In primary care, when patients over 40 years of age present with hip pain, the most common diagnosis is osteoarthritis (OA) [1, 2]. A combination of radiographic signs and clinical findings is usually recommended for confirming the diagnosis. But although approximately half demonstrate definite radiological signs of OA , radiographs are not recommended solely for just confirming the diagnosis. Thus, the clinical exam is of key importance . Clinical practice guidelines recommend assessment of range of motion (ROM) and muscle strength when adult patients present with hip pain  and the two clinical signs documented to correlate with hip OA besides pain are reduced ROM [5–8] and muscle strength [5, 8–11]. Reduced ROM is further documented as a clinical predictor for hip OA [2, 12] and in patients with mild symptomatic hip OA, specific ranges of reduced ROM are correlated with radiographic signs .
A number of studies have evaluated the reliability of ROM and muscle strength measurements in patients with hip OA and reported moderate to excellent reliability [6, 7, 14–19]. But the presence of methodological issues raises questions about the external validity of these results.
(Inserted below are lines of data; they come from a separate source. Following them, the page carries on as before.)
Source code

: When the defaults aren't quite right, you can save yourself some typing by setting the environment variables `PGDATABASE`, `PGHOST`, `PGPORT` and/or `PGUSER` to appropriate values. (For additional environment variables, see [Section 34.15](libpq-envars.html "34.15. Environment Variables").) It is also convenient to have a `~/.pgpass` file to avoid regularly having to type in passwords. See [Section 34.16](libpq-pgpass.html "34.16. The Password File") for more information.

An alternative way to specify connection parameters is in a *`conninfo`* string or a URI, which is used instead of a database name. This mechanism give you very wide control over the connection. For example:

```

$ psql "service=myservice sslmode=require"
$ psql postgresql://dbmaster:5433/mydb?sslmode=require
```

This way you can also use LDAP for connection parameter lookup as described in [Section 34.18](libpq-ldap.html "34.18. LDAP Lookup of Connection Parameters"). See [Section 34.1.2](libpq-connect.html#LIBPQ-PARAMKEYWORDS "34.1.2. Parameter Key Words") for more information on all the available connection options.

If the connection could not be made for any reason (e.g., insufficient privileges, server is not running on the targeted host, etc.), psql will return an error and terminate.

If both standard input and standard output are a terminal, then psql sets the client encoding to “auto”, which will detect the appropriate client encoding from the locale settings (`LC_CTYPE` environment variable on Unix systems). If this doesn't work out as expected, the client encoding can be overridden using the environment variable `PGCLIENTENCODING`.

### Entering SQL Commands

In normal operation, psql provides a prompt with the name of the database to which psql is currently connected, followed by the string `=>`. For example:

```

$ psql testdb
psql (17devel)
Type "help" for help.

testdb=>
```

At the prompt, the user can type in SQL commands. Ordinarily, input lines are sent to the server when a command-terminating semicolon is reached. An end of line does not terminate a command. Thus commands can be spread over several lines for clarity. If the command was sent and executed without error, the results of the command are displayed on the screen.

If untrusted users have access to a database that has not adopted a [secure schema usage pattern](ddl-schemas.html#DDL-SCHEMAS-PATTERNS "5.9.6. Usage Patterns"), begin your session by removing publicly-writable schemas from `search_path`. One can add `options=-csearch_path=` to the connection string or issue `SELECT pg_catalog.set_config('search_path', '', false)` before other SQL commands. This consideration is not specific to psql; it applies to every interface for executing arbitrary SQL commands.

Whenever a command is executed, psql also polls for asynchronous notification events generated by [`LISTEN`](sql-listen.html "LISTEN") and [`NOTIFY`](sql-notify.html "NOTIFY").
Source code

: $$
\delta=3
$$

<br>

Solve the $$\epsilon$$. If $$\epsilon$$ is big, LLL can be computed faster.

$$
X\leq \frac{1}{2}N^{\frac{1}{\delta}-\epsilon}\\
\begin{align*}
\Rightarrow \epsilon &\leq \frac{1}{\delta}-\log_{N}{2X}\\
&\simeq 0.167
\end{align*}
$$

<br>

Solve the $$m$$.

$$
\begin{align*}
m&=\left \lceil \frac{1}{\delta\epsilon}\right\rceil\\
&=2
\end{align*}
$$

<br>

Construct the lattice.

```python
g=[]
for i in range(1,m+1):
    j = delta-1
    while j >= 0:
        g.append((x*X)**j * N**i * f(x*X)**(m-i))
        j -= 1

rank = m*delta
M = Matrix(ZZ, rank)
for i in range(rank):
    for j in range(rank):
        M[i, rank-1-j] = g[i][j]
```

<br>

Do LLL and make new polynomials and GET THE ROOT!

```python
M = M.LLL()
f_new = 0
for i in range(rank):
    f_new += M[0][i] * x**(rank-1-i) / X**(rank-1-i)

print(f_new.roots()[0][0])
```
Equipment ill-suited for clinical practice has been used [7, 18] or the number of study subjects has been small, limiting the between-subject variation [6, 14, 16, 17]. Inappropriate correlation coefficients have been reported [14, 15] or reliability coefficients have been reported alone, ignoring agreement parameters [15, 17, 19]. Reliability coefficients indicate the procedure’s ability to discriminate between patients, whereas agreement parameters reflect error between repeated measurements [16, 17]. So, when measurements are used to assess change over time, agreement parameters should be reported .
Intra-rater reproducibility is commonly found to be more reliable than inter-rater reproducibility because between-rater variability is eliminated [21–23]. In clinical or research settings, intra-rater reproducibility could be adequate where only one rater performs the measurements, whereas inter-rater reproducibility is essential for clinicians when follow-up consultations on the same patient are performed by different clinicians or when clinicians have to agree on a diagnosis. Three studies have examined inter-rater reliability of ROM measurements on hip OA patients but none reported agreement parameters [16, 17, 24]. One study reported inter-rater reliability on muscle strength measurements in hip OA patients but agreement parameters were not reported . Only one study evaluating reproducibility among primary care clinicians has been identified .
Therefore, the primary purpose of this study was to assess the inter-rater reproducibility of passive ROM and muscle strength measurements in patients with unilateral hip OA among clinicians in both primary care and hospital secondary care. The secondary purpose was to assess the inter-rater reliability of the degree of clinical hip OA among the same clinicians based on findings of ROM and strength measurements.